How I Passed the CPA Exams

MPAc grads’ insight into exam prep and the testing process.

The CPA exams are 15% paperwork and retention, and 85% dedication.

Before you select any answers or submit your exams, even before you begin to study, you need to know this can be a long process. Don’t be discouraged by the 18-month timeline. It’s important to study consistently, take it one exam at a time, and focus on your own CPA journey.

Before you know it, you’ll be done!

That’s how it went for me, and when I first discovered I passed, I truly felt like I was floating—in shock and awe. I knew the end of the exams would come eventually, but for some reason, I was still surprised when it did.

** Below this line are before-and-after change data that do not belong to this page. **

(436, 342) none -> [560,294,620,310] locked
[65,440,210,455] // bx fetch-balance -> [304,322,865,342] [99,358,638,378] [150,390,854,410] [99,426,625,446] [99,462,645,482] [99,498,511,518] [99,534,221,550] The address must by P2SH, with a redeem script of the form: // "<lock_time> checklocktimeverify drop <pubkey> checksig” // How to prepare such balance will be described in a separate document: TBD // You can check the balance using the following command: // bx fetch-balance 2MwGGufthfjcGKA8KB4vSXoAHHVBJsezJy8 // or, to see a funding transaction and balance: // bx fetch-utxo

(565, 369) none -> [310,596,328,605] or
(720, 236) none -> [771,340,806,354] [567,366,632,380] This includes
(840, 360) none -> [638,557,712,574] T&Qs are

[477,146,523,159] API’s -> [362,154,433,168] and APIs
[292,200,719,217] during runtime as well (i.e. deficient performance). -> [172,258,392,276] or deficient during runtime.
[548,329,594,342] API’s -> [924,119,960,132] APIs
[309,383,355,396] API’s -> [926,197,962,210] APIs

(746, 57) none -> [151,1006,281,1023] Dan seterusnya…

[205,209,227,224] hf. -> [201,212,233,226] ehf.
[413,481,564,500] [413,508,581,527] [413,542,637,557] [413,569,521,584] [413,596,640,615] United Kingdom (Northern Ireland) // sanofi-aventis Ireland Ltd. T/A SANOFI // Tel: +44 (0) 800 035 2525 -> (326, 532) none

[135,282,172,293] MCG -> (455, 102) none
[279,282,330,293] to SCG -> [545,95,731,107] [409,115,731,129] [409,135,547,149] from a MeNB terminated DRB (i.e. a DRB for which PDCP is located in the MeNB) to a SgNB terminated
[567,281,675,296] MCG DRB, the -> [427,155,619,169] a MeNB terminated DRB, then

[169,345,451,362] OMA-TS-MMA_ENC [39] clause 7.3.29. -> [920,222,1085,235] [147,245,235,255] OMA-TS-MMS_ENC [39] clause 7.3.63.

The best part about passing was my phone call to my study partner, Lauren McClain, a fellow alumna of the Master of Professional Accountancy program. We got our final scores for our last CPA exam at the same time, so it was an absolute delight to share that moment with her.

Test-taking Tips

When I mapped out my CPA journey, I basically started with the hardest test and worked my way to the easiest, which helped me mentally. After I completed the first two exams, I felt the weight of the tests lift off me quite a bit, since the two biggest ones were out of the way.

“I started with the hardest test, and I was a little overwhelmed with the quantity of information and my own testing fears. I walked into that exam with a lot of anxiety and self-doubt and walked out feeling like I failed. However, when I saw that I had passed with flying colors, my whole outlook on this process changed—I knew I could win this fight.”

Here’s how I set it up:

  • I graduated from the MPAc program in 2019, and I accepted a job offer post-graduation as an assurance associate with Big 4 accounting firm, PwC.
  • In the summer following graduation, before I started in my new position, I took the financial accounting and reporting (FAR) test.
  • I then completed the Regulation (REG) exam before my first busy season at PwC.
  • I finished the final two tests—Business Environment and Concepts (BEC) and Auditing and Attestation (AUD)—after the busy season and celebrated the moment I finished.

How to Study for the Exam

Before I share how I prepared, let’s talk about the schedule.

You will want to schedule each of the four CPA exams based on the quantity of material. I essentially looked at the length of the chapters, and matched it with a calendar, setting a realistic study goal for each week. In the first week, I completed chapter one, but it took two weeks for chapter two.

Once you’re done with the chapters, give yourself two to three weeks to review and schedule your test. This will give you a little wiggle room, but as I mentioned, you need to be consistent about studying.

Taking a week-long break between chapters isn’t going to help you retain the information, or help you be less stressed as you review all of the material preceding the exam.

I can’t emphasize this enough: I set realistic goals for myself. If it was a workday, I knew I could only get one or two sections done but if it was a weekend, then I knew I could do a little bit more. These are specific to you—certain people can study quicker than others, so plan accordingly.

Navodi Weerasinghe and Lauren McClain
Navodi Weerasinghe and Lauren McClain studied and passed the CPA exams together.

The most helpful piece of advice I have is to find a study buddy.

I studied with Lauren McClain for all four exams. We had a shared Google sheet where we kept track of our progress through each chapter, recorded nuggets of knowledge we gained after practice tests, and links to our quizlet flashcards.

When a concept confused us, we would talk it out. When we had finished a particularly meaty section, we would set up a call to review it together and make sure the concepts were cemented in. As wonderful as it was to have a partner to lean on academically, the emotional support was even more crucial.

If I was nervous about an upcoming exam, I would give her a call and she would say, “Same!” and we would both be nervous together. Knowing I wasn’t alone made the whole 18-month process less isolating than it could have been, and for that, I am forever grateful.

Leaning on the MPAc Program

Navodi Weerasinghe and MPAc 2019 classmates
Navodi Weerasinghe says she is thankful for the MPAc program and her classmates for their support and friendship.

The MPAc program has been a key foundation for me in my career, and beyond my great study partner, the 2019 cohort has been great, too. In fact, I reached out to quite a few people who had already taken the exam and they provided helpful test-taking insight.

I’m so thankful to the MPAc program for bringing us together and creating these meaningful relationships. The program’s professional network and resources also created new opportunities and helped me make the right decisions for my future.

For instance, I had ample face-time with top firms in my industry within a few months of joining the program. When it came time to make important decisions, like choosing an offer, I turned to fellow students and staff to help me make the best decision possible.

Now that I’ve completed the exams, I have a ton of paperwork to file to get my official CPA licensure, but after that, anything is possible. Having those three letters after your name opens so many doors. I’m excited to see what new challenges and opportunities come my way.